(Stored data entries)
──────
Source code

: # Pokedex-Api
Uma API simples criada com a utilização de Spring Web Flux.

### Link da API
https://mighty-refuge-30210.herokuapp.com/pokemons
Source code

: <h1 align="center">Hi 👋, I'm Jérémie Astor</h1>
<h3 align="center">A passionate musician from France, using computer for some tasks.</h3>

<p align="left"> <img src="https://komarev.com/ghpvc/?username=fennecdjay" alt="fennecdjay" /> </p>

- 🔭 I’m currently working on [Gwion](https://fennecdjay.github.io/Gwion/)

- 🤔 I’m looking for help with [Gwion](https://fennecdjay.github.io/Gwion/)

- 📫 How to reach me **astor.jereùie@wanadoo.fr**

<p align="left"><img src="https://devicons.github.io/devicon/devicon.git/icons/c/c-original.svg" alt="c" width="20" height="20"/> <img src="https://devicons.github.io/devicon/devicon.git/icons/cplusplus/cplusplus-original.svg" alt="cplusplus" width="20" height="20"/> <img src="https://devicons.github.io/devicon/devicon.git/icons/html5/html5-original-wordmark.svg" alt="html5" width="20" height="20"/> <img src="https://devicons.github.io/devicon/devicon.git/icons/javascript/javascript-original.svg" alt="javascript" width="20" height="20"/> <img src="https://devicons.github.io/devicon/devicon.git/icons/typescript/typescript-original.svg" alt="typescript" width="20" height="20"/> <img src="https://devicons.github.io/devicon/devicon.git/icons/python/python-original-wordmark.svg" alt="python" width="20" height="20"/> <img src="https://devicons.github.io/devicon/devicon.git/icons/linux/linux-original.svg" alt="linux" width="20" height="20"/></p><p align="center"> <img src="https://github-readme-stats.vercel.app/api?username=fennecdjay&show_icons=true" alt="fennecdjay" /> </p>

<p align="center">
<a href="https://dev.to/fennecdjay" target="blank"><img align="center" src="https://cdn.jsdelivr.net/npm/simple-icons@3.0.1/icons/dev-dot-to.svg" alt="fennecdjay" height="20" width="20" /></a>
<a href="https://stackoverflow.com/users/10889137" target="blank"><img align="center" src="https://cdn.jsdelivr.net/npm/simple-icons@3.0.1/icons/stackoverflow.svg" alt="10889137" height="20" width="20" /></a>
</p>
──────
**WORK TO BE COMPLETED:** If a line above holds the string "left", return it as it stands.

**EXERCISE RESULT:**
<p align="left"> <img src="https://komarev.com/ghpvc/?username=fennecdjay" alt="fennecdjay" /> </p>
<p align="left"><img src="https://devicons.github.io/devicon/devicon.git/icons/c/c-original.svg" alt="c" width="20" height="20"/> <img src="https://devicons.github.io/devicon/devicon.git/icons/cplusplus/cplusplus-original.svg" alt="cplusplus" width="20" height="20"/> <img src="https://devicons.github.io/devicon/devicon.git/icons/html5/html5-original-wordmark.svg" alt="html5" width="20" height="20"/> <img src="https://devicons.github.io/devicon/devicon.git/icons/javascript/javascript-original.svg" alt="javascript" width="20" height="20"/> <img src="https://devicons.github.io/devicon/devicon.git/icons/typescript/typescript-original.svg" alt="typescript" width="20" height="20"/> <img src="https://devicons.github.io/devicon/devicon.git/icons/python/python-original-wordmark.svg" alt="python" width="20" height="20"/> <img src="https://devicons.github.io/devicon/devicon.git/icons/linux/linux-original.svg" alt="linux" width="20" height="20"/></p><p align="center"> <img src="https://github-readme-stats.vercel.app/api?username=fennecdjay&show_icons=true" alt="fennecdjay" /> </p>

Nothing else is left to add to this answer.